Learn

In the previous exercises we checked one condition at a time. But what if we wanted to check multiple conditions at a time? To do so, we can use logical operators. There are three logical operators:

Operator Meaning:
`&&` And
`||` Or
`!` Not

In this exercise, we’ll focus on the first two, `&&` and `||`. When we use the And (`&&`) operator, we are checking that both expressions are true:

``````if storeLights == "on" && doorsOpen {
fmt.Println("You can enter the store!")
} ``````

When using the `&&` operator, both conditions must evaluate to `true` for the entire condition to evaluate to `true` and execute. Otherwise, if either condition evaluate as `false`, the `&&` condition will evaluate to `false` and the code inside the `if` block will not execute.

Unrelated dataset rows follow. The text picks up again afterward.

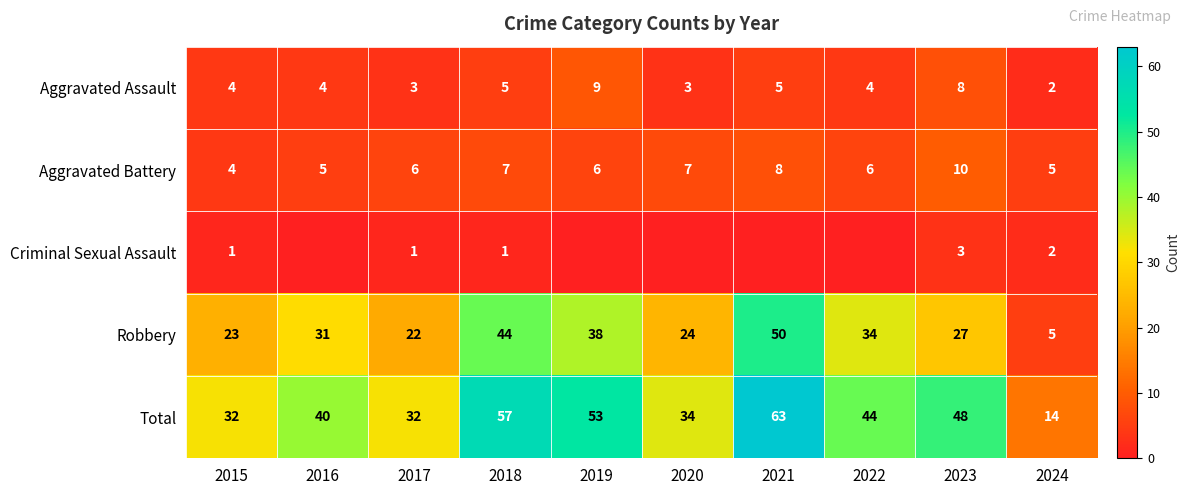

How many series are shown in this chart?

5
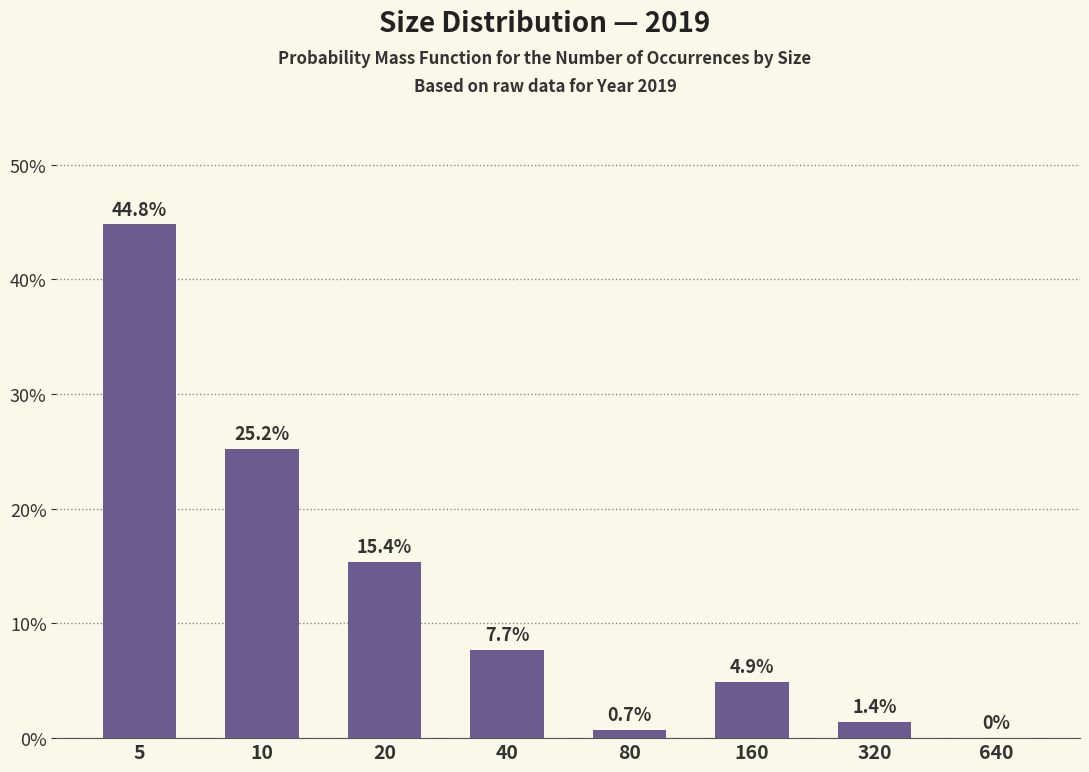

What is the sum of all values?

1.0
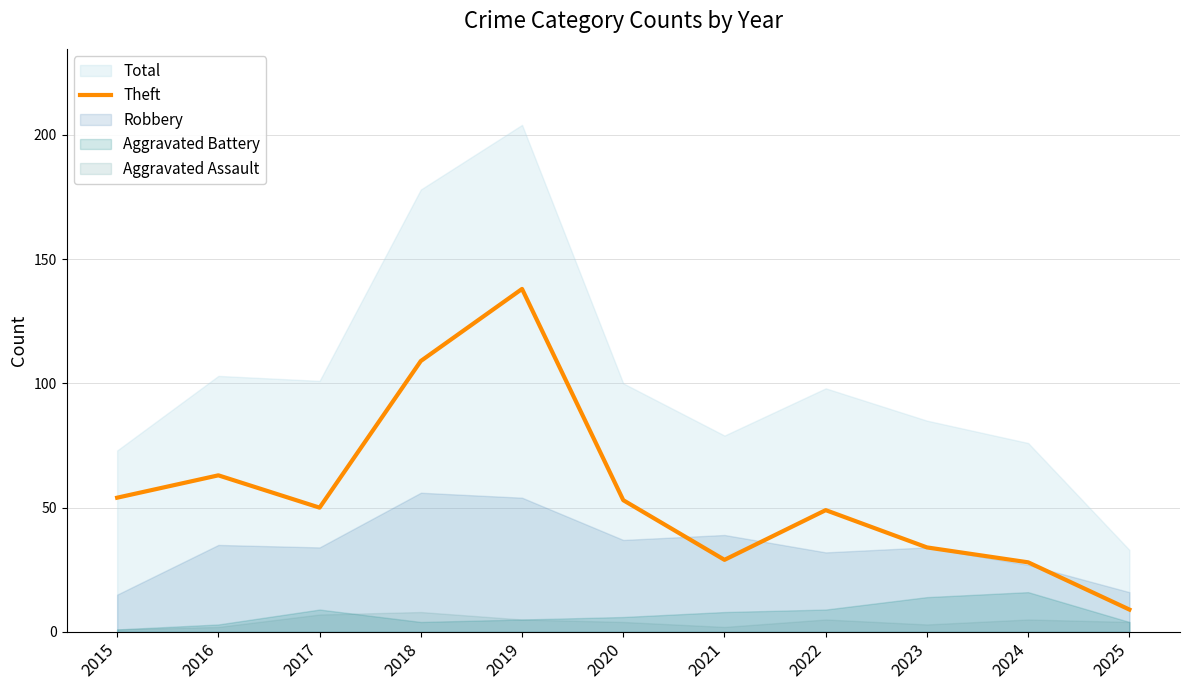

At which category does the chart reach its peak across all series?

2019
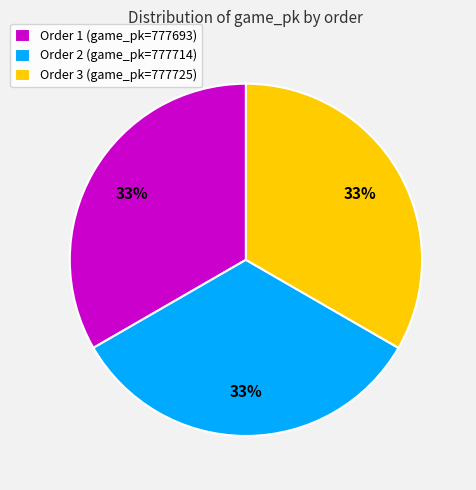

What is the ratio of the value at Order 2 (game_pk=777714) to the value at Order 1 (game_pk=777693)?

1.0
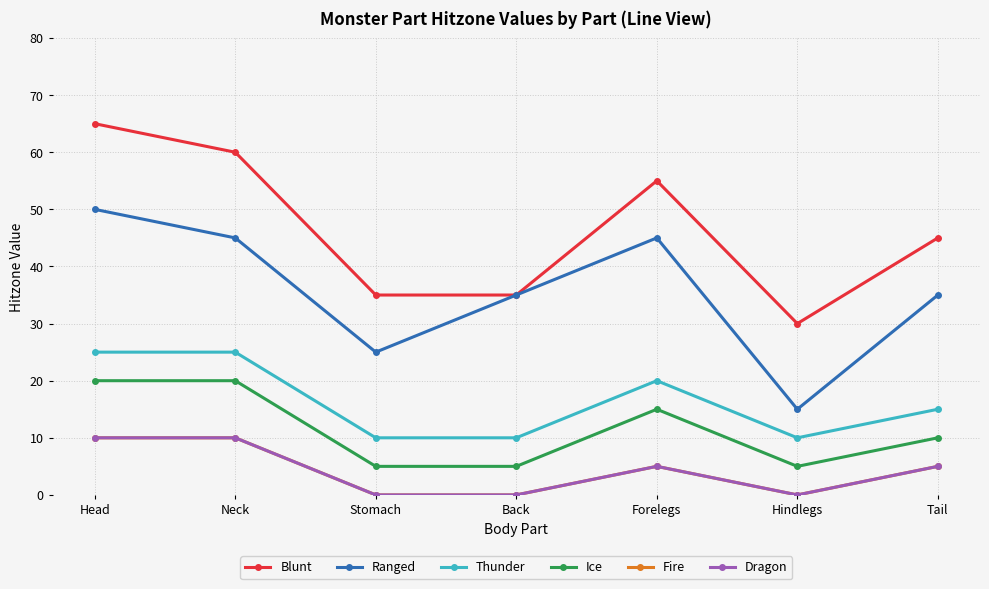

What is the label of the 3rd point from the right?

Forelegs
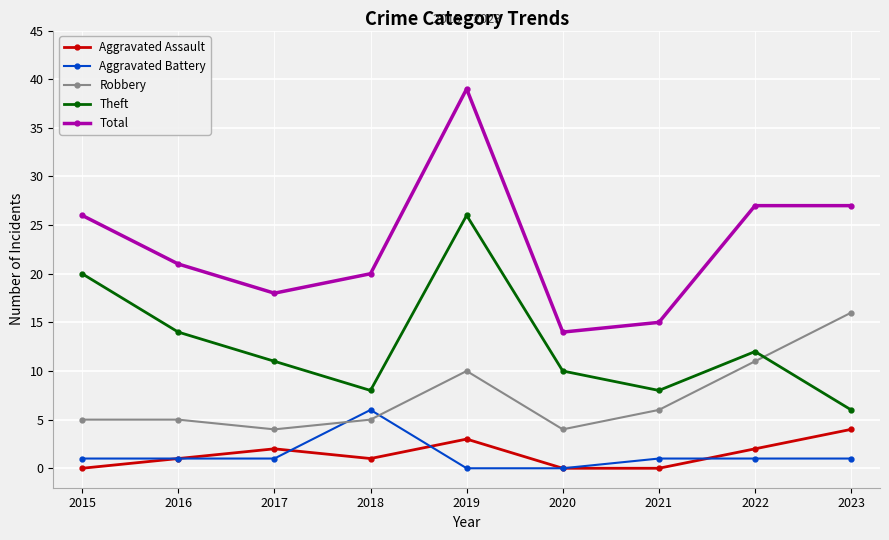

Which category has the highest value in the Robbery series?

2023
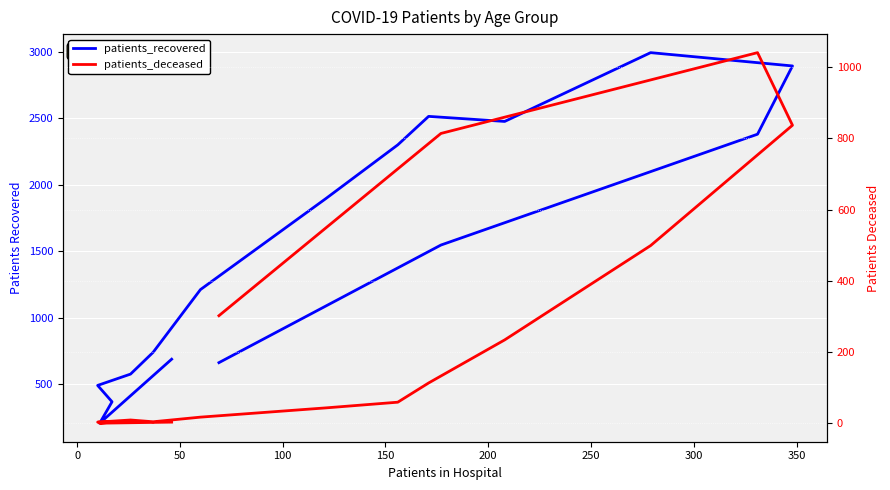

What is the label of the 6th point from the left?

200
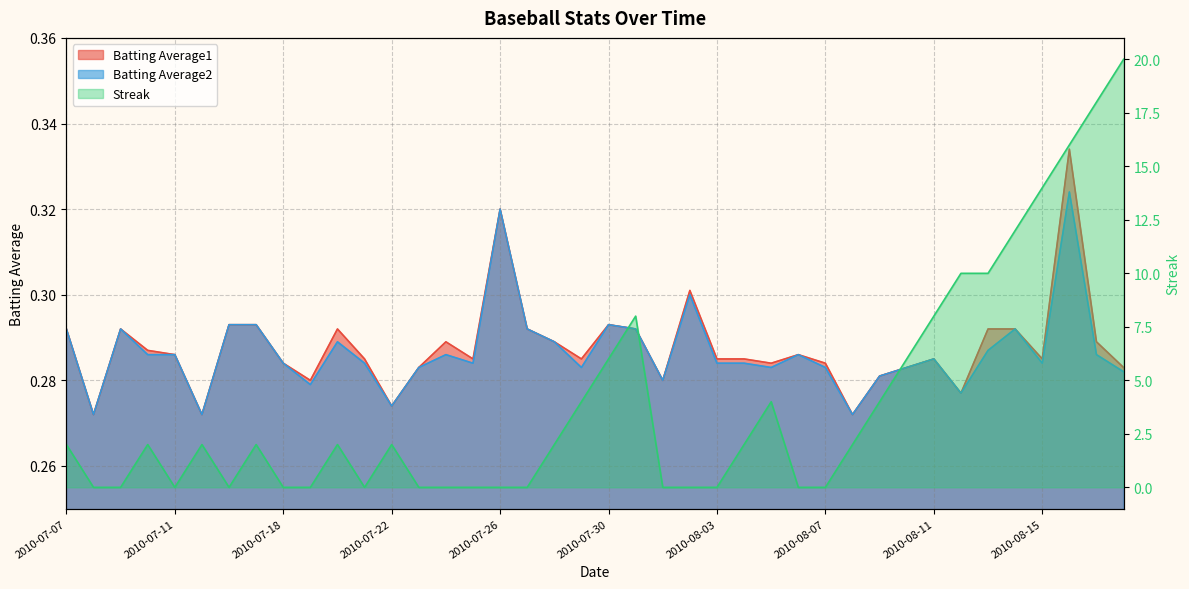

Reading left to right, list all the values displayed in this chart.

Batting Average1: 2010-07-07=0.3	2010-07-08=0.3	2010-07-09=0.3	2010-07-10=0.3	2010-07-11=0.3	2010-07-15=0.3	2010-07-16=0.3	2010-07-17=0.3	2010-07-18=0.3	2010-07-19=0.3	2010-07-20=0.3	2010-07-21=0.3	2010-07-22=0.3	2010-07-23=0.3	2010-07-24=0.3	2010-07-25=0.3	2010-07-26=0.3	2010-07-27=0.3	2010-07-28=0.3	2010-07-29=0.3	2010-07-30=0.3	2010-07-31=0.3	2010-08-01=0.3	2010-08-02=0.3	2010-08-03=0.3	2010-08-04=0.3	2010-08-05=0.3	2010-08-06=0.3	2010-08-07=0.3	2010-08-08=0.3	2010-08-09=0.3	2010-08-10=0.3	2010-08-11=0.3	2010-08-12=0.3	2010-08-13=0.3	2010-08-14=0.3	2010-08-15=0.3	2010-08-16=0.3	2010-08-17=0.3	2010-08-18=0.3
Batting Average2: 2010-07-07=0.3	2010-07-08=0.3	2010-07-09=0.3	2010-07-10=0.3	2010-07-11=0.3	2010-07-15=0.3	2010-07-16=0.3	2010-07-17=0.3	2010-07-18=0.3	2010-07-19=0.3	2010-07-20=0.3	2010-07-21=0.3	2010-07-22=0.3	2010-07-23=0.3	2010-07-24=0.3	2010-07-25=0.3	2010-07-26=0.3	2010-07-27=0.3	2010-07-28=0.3	2010-07-29=0.3	2010-07-30=0.3	2010-07-31=0.3	2010-08-01=0.3	2010-08-02=0.3	2010-08-03=0.3	2010-08-04=0.3	2010-08-05=0.3	2010-08-06=0.3	2010-08-07=0.3	2010-08-08=0.3	2010-08-09=0.3	2010-08-10=0.3	2010-08-11=0.3	2010-08-12=0.3	2010-08-13=0.3	2010-08-14=0.3	2010-08-15=0.3	2010-08-16=0.3	2010-08-17=0.3	2010-08-18=0.3
Streak: 2010-07-07=2.0	2010-07-08=0.0	2010-07-09=0.0	2010-07-10=2.0	2010-07-11=0.0	2010-07-15=2.0	2010-07-16=0.0	2010-07-17=2.0	2010-07-18=0.0	2010-07-19=0.0	2010-07-20=2.0	2010-07-21=0.0	2010-07-22=2.0	2010-07-23=0.0	2010-07-24=0.0	2010-07-25=0.0	2010-07-26=0.0	2010-07-27=0.0	2010-07-28=2.0	2010-07-29=4.0	2010-07-30=6.0	2010-07-31=8.0	2010-08-01=0.0	2010-08-02=0.0	2010-08-03=0.0	2010-08-04=2.0	2010-08-05=4.0	2010-08-06=0.0	2010-08-07=0.0	2010-08-08=2.0	2010-08-09=4.0	2010-08-10=6.0	2010-08-11=8.0	2010-08-12=10.0	2010-08-13=10.0	2010-08-14=12.0	2010-08-15=14.0	2010-08-16=16.0	2010-08-17=18.0	2010-08-18=20.0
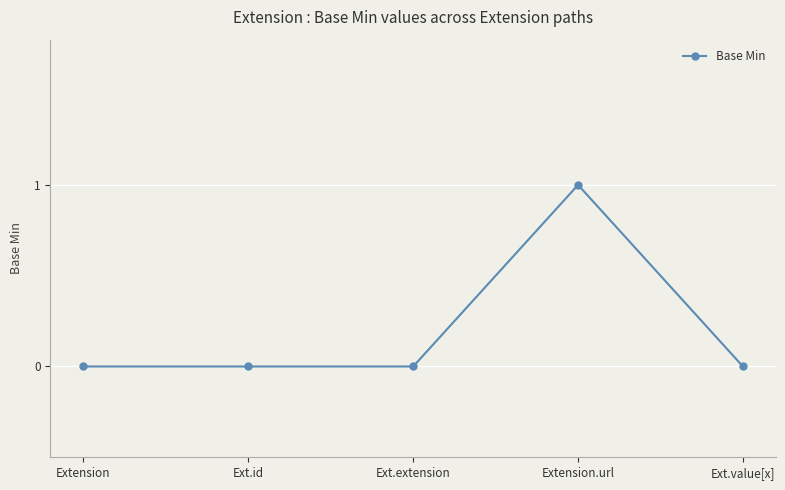

What is the change in value from Ext.id to Extension.url?

+1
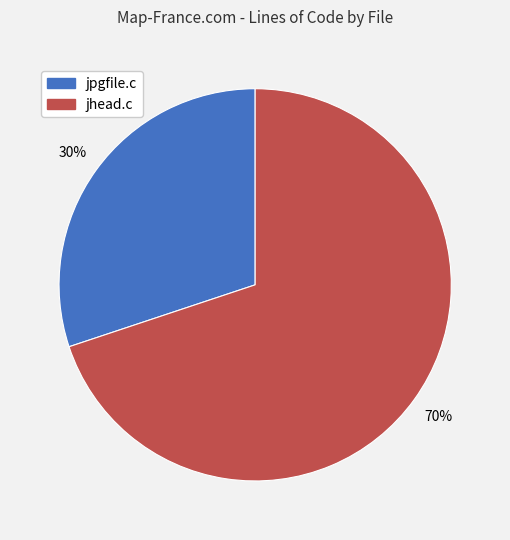

Approximately how many times larger is the value at jhead.c compared to jpgfile.c?

2.3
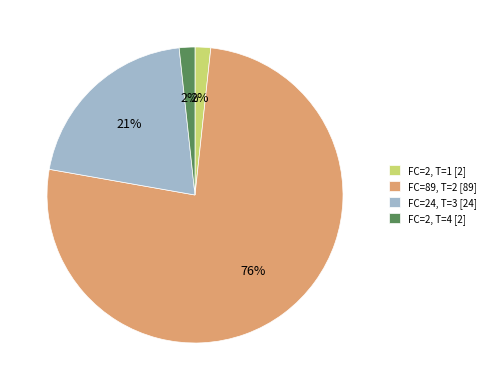

Does any single category account for the majority?

Yes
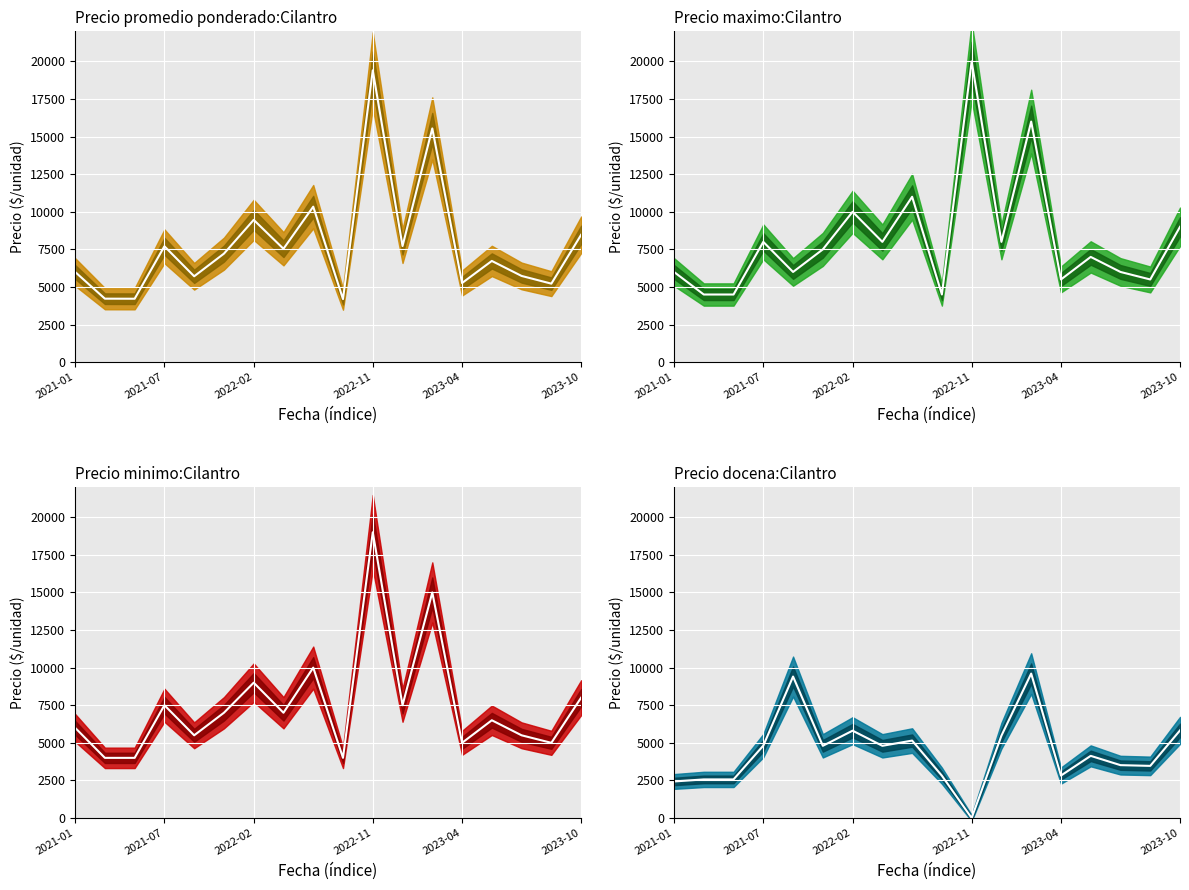

What is the total value across all series at 2021-01?

20430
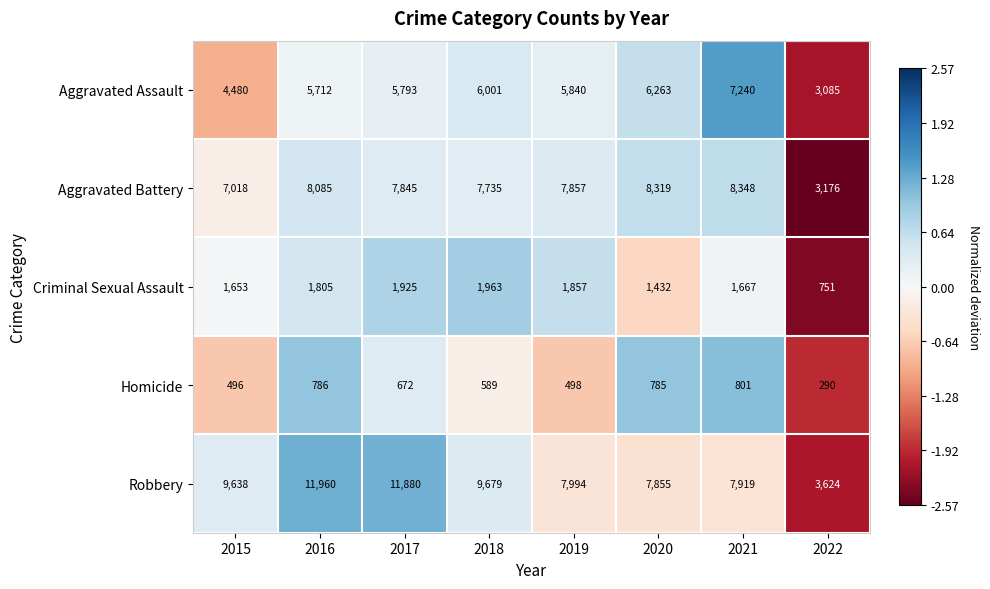

What is the difference between the second highest and second lowest values in the Aggravated Battery series?

1301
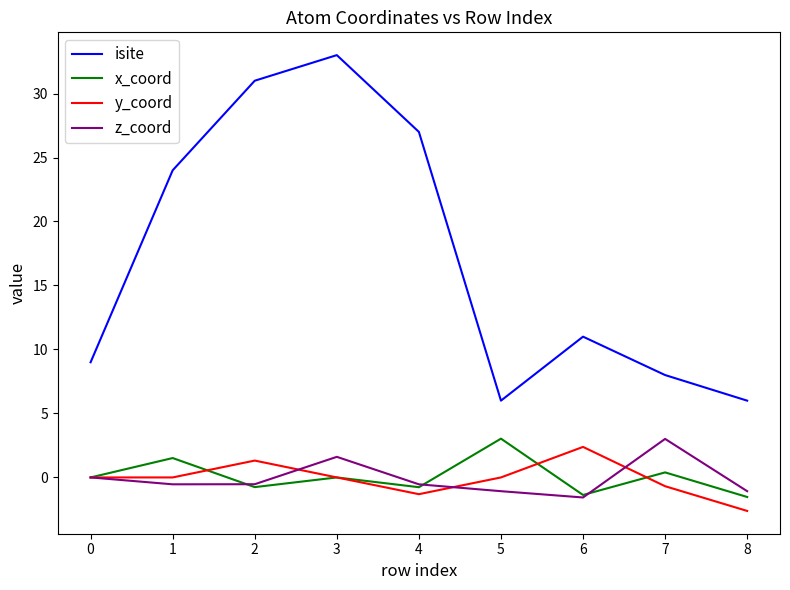

The value of isite at 3 is 10.3. True or false?

False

If we only care about either condition being true, we can use the Or (`||`) operator:

``````if day == "Saturday" || day == "Sunday" {
fmt.Println("Enjoy the weekend!")
} else {
fmt.Println("Do some work.")
}``````

When using the `||` operator, only one of the conditions must evaluate to true for the overall statement to evaluate to true. In the code example above, if either `day == "Saturday"` or `day == "Sunday"` is `true` the statement’s code block will execute. If the first operand in the `||` expression evaluates to `true`, the second operand won’t even be checked. Only if `day == "Saturday"` evaluates to `false` will `day == "Sunday"` be evaluated. The code in the `else` statement above will execute only if both comparisons evaluate to `false`.

### Instructions

1.

In the first conditional provided, in addition to checking `rightTime`, use the `&&` operator to check if `rightPlace` is also `true`.

2.

In the second conditional provided, use the `||` operator to check for `enoughBags`.